Conto economico e stato patrimoniale della Regione Toscana

La Commissione presieduta da Jacopo Alberti (Lega Nord), licenzia il primo bilancio consolidato della Regione Toscana


Per la prima volta viene introdotto in Toscana il bilancio consolidato. I nuovi principi di armonizzazione dei bilanci, contenuti nel decreto legislativo 118/2011, impongono di leggere l’azione amministrativa degli enti territoriali nel suo insieme. Da qui la necessità di redarre per l’anno 2016 il bilancio consolidato, per mettere in evidenza la situazione finanziaria, patrimoniale ed il risultato economico della complessiva attività dell’ente, svolta attraverso le proprie articolazioni organizzative, ma anche gli enti strumentali, le società partecipate e controllate. 

La relativa proposta di deliberazione ha superato questa mattina il vaglio della Commissione di Controllo, presieduta da Jacopo Alberti (Lega Nord), che l’ha licenziata con 4 voti a favore (Pd), uno contrario (Lega Nord) e due astensioni (Si-Toscana a sinistra e Gruppo Misto – Toscana per tutti).

Per il 2016 è stata inclusa nel bilancio l’Azienda regionale per il diritto allo studio universitario, la sola rilevante rispetto ai criteri introdotti dallo stesso decreto legislativo.

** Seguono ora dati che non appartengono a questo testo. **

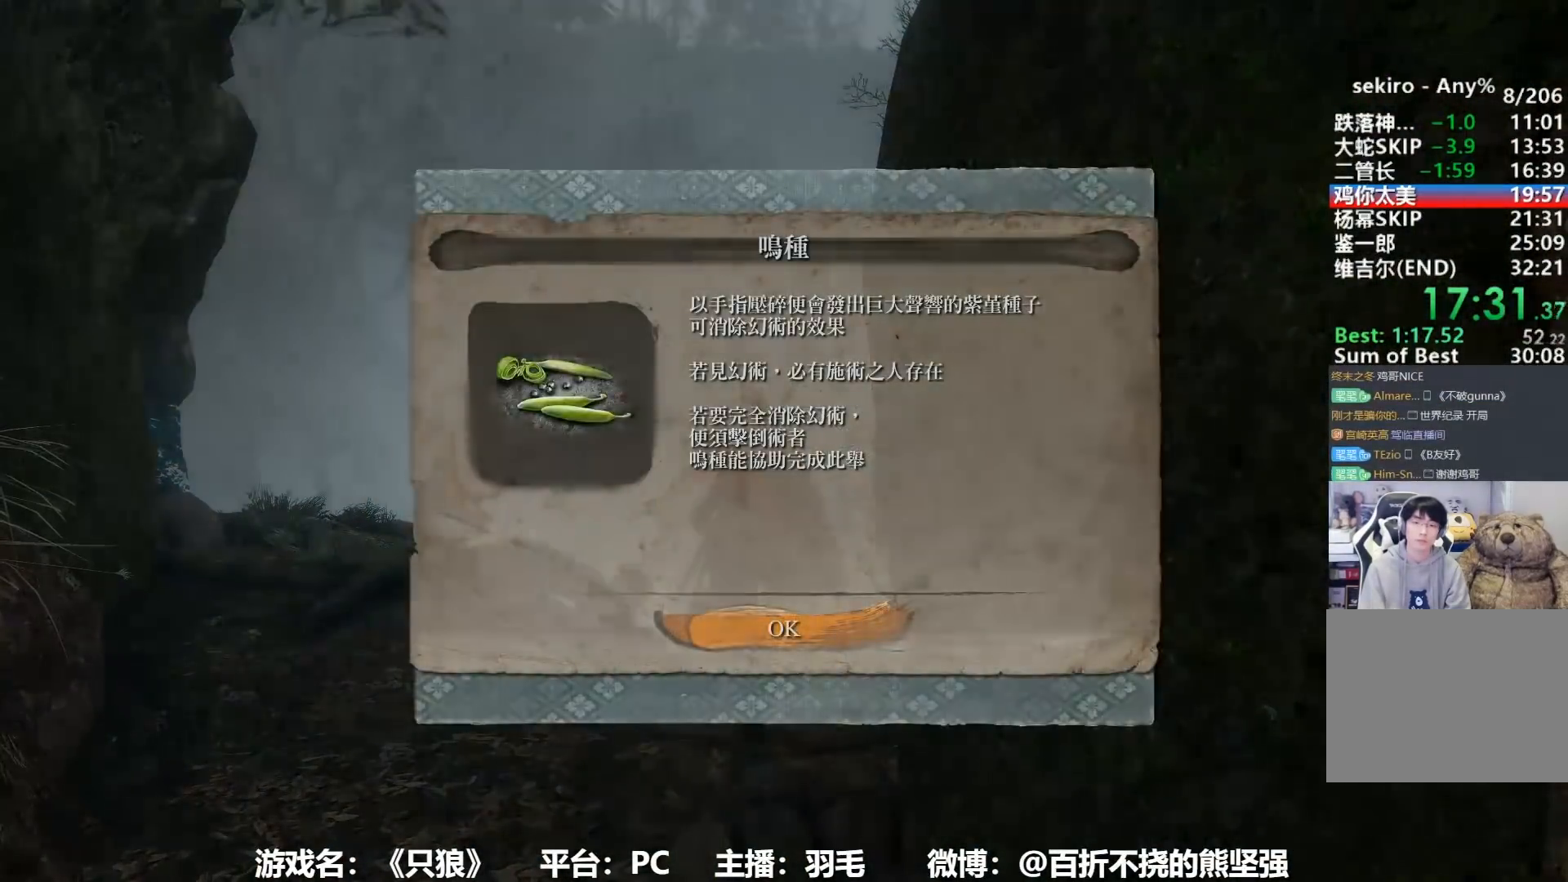
{"buttons": ["B"], "left_stick": "up", "right_stick": "center", "events": [[17, "A", "up"], [34, "B", "down"], [234, "right_stick", "down"], [334, "right_stick", "center"]]}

Per essere rilevante, l’ente o società devono avere un bilancio inferiore al 5% di quello della Regione, rispetto a tre grandezze: il totale dell’attivo, il totale dei ricavi caratteristici, il patrimonio netto. Già a partire dal prossimo anno il perimetro sarà allargato anche agli enti dipendenti e società in house.
Il bilancio consolidato, come tutti i bilanci patrimoniali, è formato da un conto economico e da uno stato patrimoniale. Si chiude con un risultato positivo di 478 milioni di euro, che corrisponde al bilancio di esercizio 2016 della Regione Toscana, Giunta e Consiglio, visto che il bilancio di Ardsu si è chiuso in sostanziale pareggio. Il criterio contabile seguito è l’integrale, per cui viene sommata voce per voce. Il bilancio consolidato 2016 è all’ordine del giorno della seduta di domani.